Next time you can't get to the Internet, make sure your local network is okay (you have signal, you have an IP address, you can ping your base station, etc), and try to run a "traceroute host.you.need.to.reach" from the Terminal, where host.you.need.to.reach is the address of the site you're trying to get to.  If it gets past your base station and at least to the first hop of your ISP's network, the problem has nothing to do with you, it's your ISP's problem.


----------



## bbotje (Sep 3, 2003)

Here's my story. Snow Airport (connected via phoneline to ISP) worked fine for 1,6 years until about 6 months months ago. 

Now; connection made via Int. connect, procedure seems okay, connects well with ISP, logs in, but... meanwhile No mail and No browsing and no 'direct IP address' contact possible. Meanwhile ISP and airport base station stay connected ! 

Most time unplugging and waiting 30 seconds, replugging power, connect again works. Sometimes all contact gets lost and i need to upload all settings. Weird routines for an item made for CONVENIENCE.

Hours with apple care, all settings checked and double checked. firmware reinstalled with ethernet cable, switched between all channels, provider = best in netherlands.  I don't know about phones, but 2,4Mhz is uncommon in the NL and - I own a 900 mhz which never gave any trouble in the past. (I thought the 2,4 Ghz interfered with the extreme more yhen with snow airports?)

Problems arises with two perfect working P Books. (TiBook and iBook) so it's NOT the settings or the books' hardware. Tibook 10.1.5 and Ibook 10.2, firmware Airport 4.0.8

Called my macshop (real people) they tell me they have weird airport shit too at their shop!!! THEY don't understand it.
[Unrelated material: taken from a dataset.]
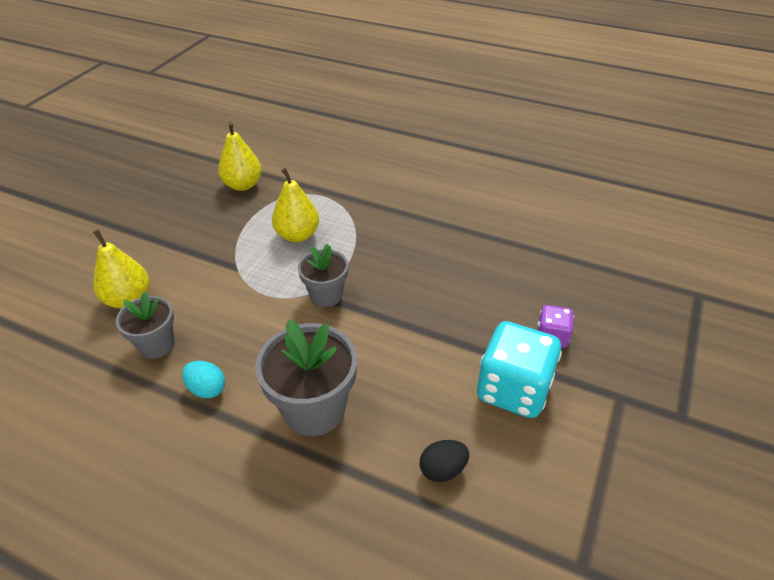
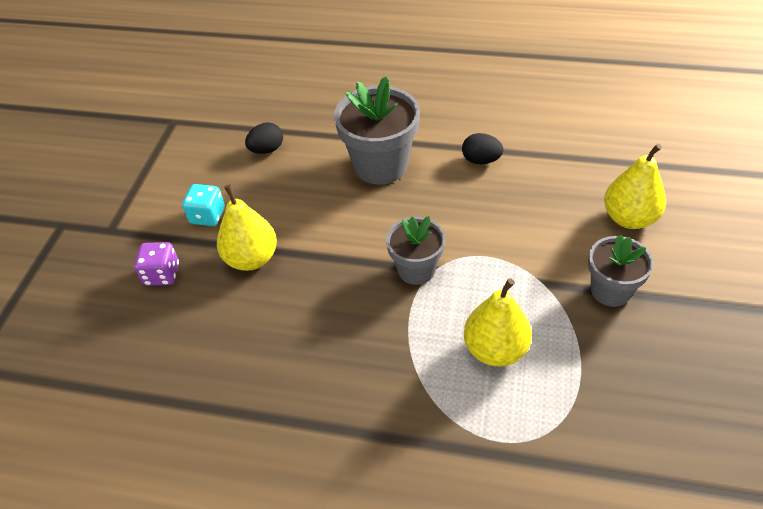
camera: 170 degrees right, 5 degrees up
grey flower pot [116,292,175,359] -> grey flower pot moved to [588,234,653,307]
turquoise egg [182,361,225,398] -> black egg [462,133,504,164]
yellow pear [218,122,262,191] -> yellow pear moved to [217,185,277,271]
turquoise dice [477,321,562,418] -> turquoise dice [182,184,225,226], size x0.52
These are repairguys and can't explain it!  They think it's the latest firmware and says the best thing to do is to wait for 10.3 to arrive and pray for a patch. 

Pretty shitty, I think. something is wrong and there are more people are having this problem, I found out at a forum at Apple.com.  

Last week at friend with both books, had a non apple wireless internet; connection NO PROBLEM, just type in password network and go! Makes one think.

Apple doesn't seem to care too much, it seems.  
Suggestions welcome.

bb


----------



## Reality (Sep 3, 2003)

The Airport at my house never seemed to work right also. I have it plugged into the modem yet, connection was often lost or always out of range. It toke me a while but I finally experimented with it. Moved in different areas of the house. Now I get almost a full bar all the time and can go in much father distances then before. For what ever reason it's old location was just being interfered by something.


----------



## Langley (Sep 4, 2003)

> _Originally posted by bbotje _
> *Called my macshop (real people) they tell me they have weird airport shit too at their shop!!! THEY don't understand it. These are repairguys and can't explain it!  They think it's the latest firmware and says the best thing to do is to wait for 10.3 to arrive and pray for a patch.
> 
> Pretty shitty, I think. something is wrong and there are more people are having this problem, I found out at a forum at Apple.com.
> ...



THANK GOD U UNDERSTAND!!!

You live my pain.  Both apple and the store don't know and don't care about my problem.  You tell the exact story that I live....lol


----------



## Ripcord (Sep 5, 2003)

Nice.

Why bother posting if you're not going to even bother to let us try to help you?

Until then, stop whining.


----------



## Langley (Sep 6, 2003)

I'm glad for the advise (which has been really good)...but hey your post was really great help(sarcasism)!  If you don't like this thread...there's the door. bye.


----------



## bbotje (Sep 6, 2003)

Does anyone know what happens exactly (in terms of software, settings, isp, dns lease) when you switch of the current on an airport (snow in my case).  Doe that change settings in the airport or in my TiBook software/airport card? Which ones exactly?

Because if I switch of the mains for 30 sec (unplug adapter) I always can log on when restarted after a 30 sec wait. That might be an indication for what goes wrong; obviously there's something cleared/reset that's not happening when you disconnect and (Re)connect with your PB (the proper way).

Any techies with tips, : WELCOME!

Config. TiBook 10.1.5 and iBook 10.2, firmware Airport 4.0.8, Airport SNOW, Normal Airport cards. All worked until 6 months ago. Connect to best rated ISP via (well made!) phone line. NB Live in city so some interference might be there, but.... no other networks signaled by Mac Stumbler (BTW: great program to determine networks, shareware download, free trial)


----------



## bbotje (Sep 6, 2003)

Correction on last mail bbotje

Mac Stumbler is Freeware. But says donations via paypal are welcome...
(the maker deserves some for sure
http://www.macstumbler.com/

kr,

bb


----------